- **Task goal**
Retype every line of text in the data below, word for word, leaving out the pictures.

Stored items
• • • •

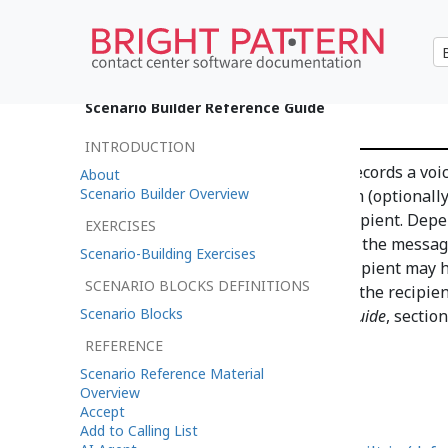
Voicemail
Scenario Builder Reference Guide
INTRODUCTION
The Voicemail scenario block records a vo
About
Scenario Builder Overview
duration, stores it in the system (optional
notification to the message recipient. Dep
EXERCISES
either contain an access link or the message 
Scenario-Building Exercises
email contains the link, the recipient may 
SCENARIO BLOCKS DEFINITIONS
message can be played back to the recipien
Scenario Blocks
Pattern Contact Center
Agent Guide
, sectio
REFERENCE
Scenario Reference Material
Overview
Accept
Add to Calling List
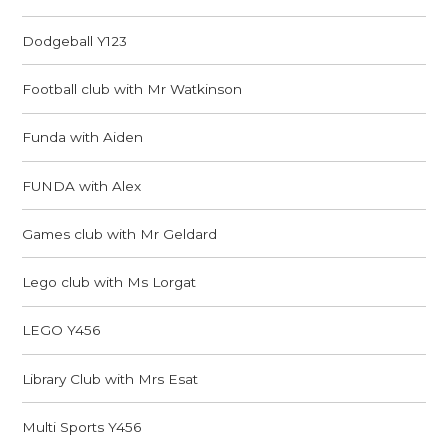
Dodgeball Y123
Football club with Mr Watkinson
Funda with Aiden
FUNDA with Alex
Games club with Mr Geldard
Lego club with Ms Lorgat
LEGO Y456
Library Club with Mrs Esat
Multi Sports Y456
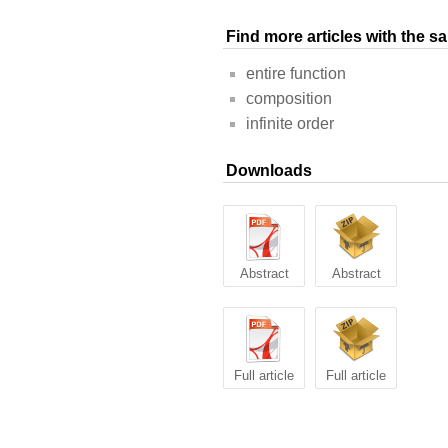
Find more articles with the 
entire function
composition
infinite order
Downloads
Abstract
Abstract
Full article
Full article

• • • •

- **Written reply**
Voicemail
Scenario Builder Reference Guide
INTRODUCTION
The Voicemail scenario block records a vo
About
Scenario Builder Overview
duration, stores it in the system (optional
notification to the message recipient. Dep
EXERCISES
either contain an access link or the message 
Scenario-Building Exercises
email contains the link, the recipient may 
SCENARIO BLOCKS DEFINITIONS
message can be played back to the recipien
Scenario Blocks
Pattern Contact Center
Agent Guide
, sectio
REFERENCE
Scenario Reference Material
Overview
Accept
Add to Calling List
Dodgeball Y123
Football club with Mr Watkinson
Funda with Aiden
FUNDA with Alex
Games club with Mr Geldard
Lego club with Ms Lorgat
LEGO Y456
Library Club with Mrs Esat
Multi Sports Y456
Find more articles with the 
entire function
composition
infinite order
Downloads
Abstract
Abstract
Full article
Full article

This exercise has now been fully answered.